2. Mix all the sponge ingredients in a large bowl. Grease a cake tin with a little olive oil, then dust over a sprinkling of flour and shake the tin about. Spoon in the sponge mixture from the bowl and use a spatula to spread it evenly.
3. Put the cake into the hot oven and bake for 25-30 minutes, until golden and cooked through. When done, remove from the oven and put it aside to cool for about half an hour.
4. When you are about to serve the cake, toast pistachios in a dry saucepan over a low to medium heat. Once they start to get colour, use a rolling pin to gently crush a few of them. Add the honey to the pan and give it a good stir.
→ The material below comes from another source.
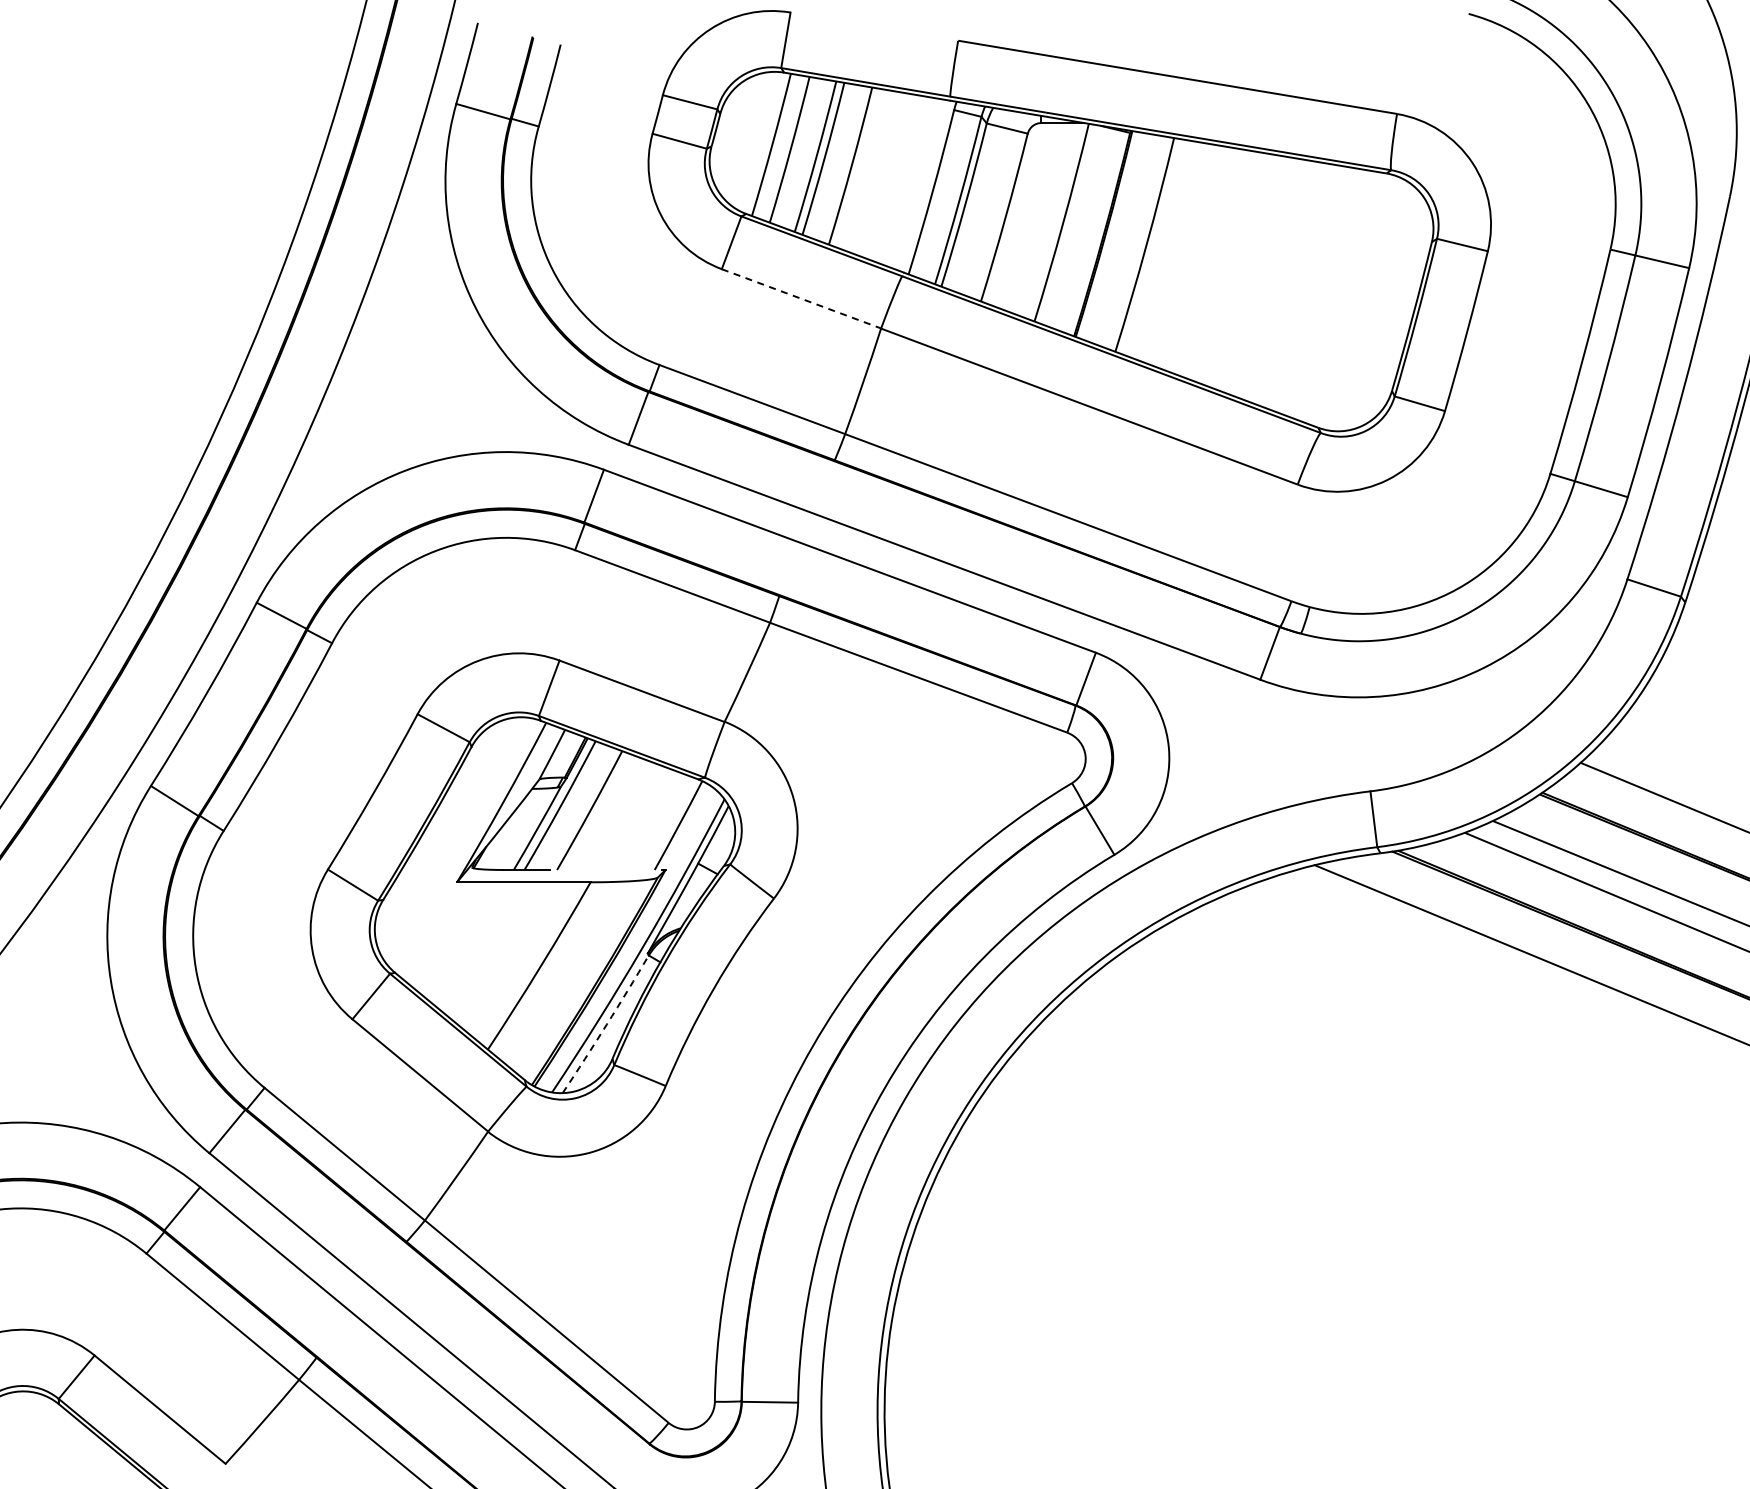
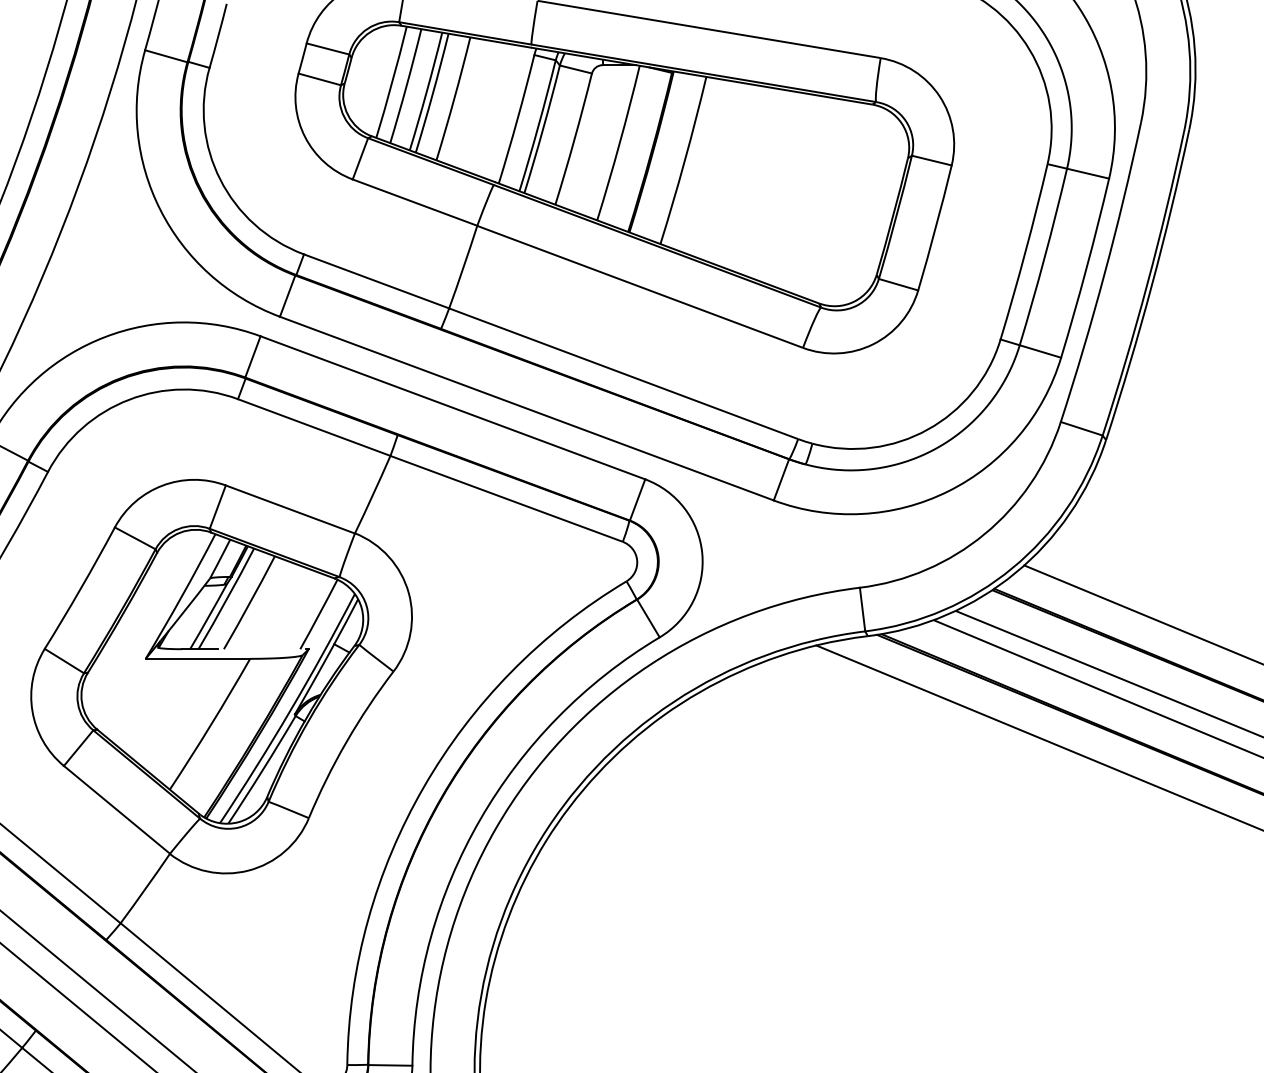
line: (801, 298) -> (415, 202), dashed -> solid
arc: (606, 1024) -> (262, 770), dashed -> solid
Squeeze the juice of zested orange and lemon, then boil for 1-2 minutes.
5. Stab the cake all over with a small knife to create holes for the syrup to sink into, then pour the pistachios and syrup all over the top and use the back of the spoon to smooth and spread it out. Leave for 15 min or longer for the syrup to be soaked up.
6. While it's still warm, slice your cake and serve with some chopped fruit and a good dallop of yogurt on the side! Heaven!
Medaus pyragas su pistacijom
Reikia:
5 dideli kiaušiniai
225ml naturalaus jogurto
225 gr cukraus
75 gr maltų migdolų
tarkuoto apelsino ir citrinos žievelė
150gr miltų
200gr manų kruopų
2 arb.š. kepimo miltelių
200ml alyvuogių aliejaus
viršui:
150gr pistacijų
150 gr skysto medaus
pateikimui:
šviežių vaisių ir ledų arba naturalaus jogurto ar grietinėlės
Gaminam:
Įkaitinkite orkaitę iki 180C. Dubenyje sumaišykite jogurtą, kiaušinius, cukrų, migdolus, žieveles, miltus, kepimo miltelius ir alyvuogių aliejų iki vientisos masės. Apvalią kepimo formą ištepkite aliejumi ir apibarstykite miltais. Sudėkite tešlą ir išlyginkite paviršių. Kepkite 25-30 min. Tada atvėsinkite.
Prieš pateikiant, puode paskrudinkite pistacijas, kai jos pradės rusti, supilkite medų. Supilkite apelsino ir citrinos sultis ( nuo kurių nutarkavote žievelę) ir pamašius pavirkite 2-3 min.
Subadykite pyragą pagaliuku. Užpilkite medaus sirupu ir leiskite susigerti kelias minutes.
Pateikite su vaisiais ir ledais. Skanaus!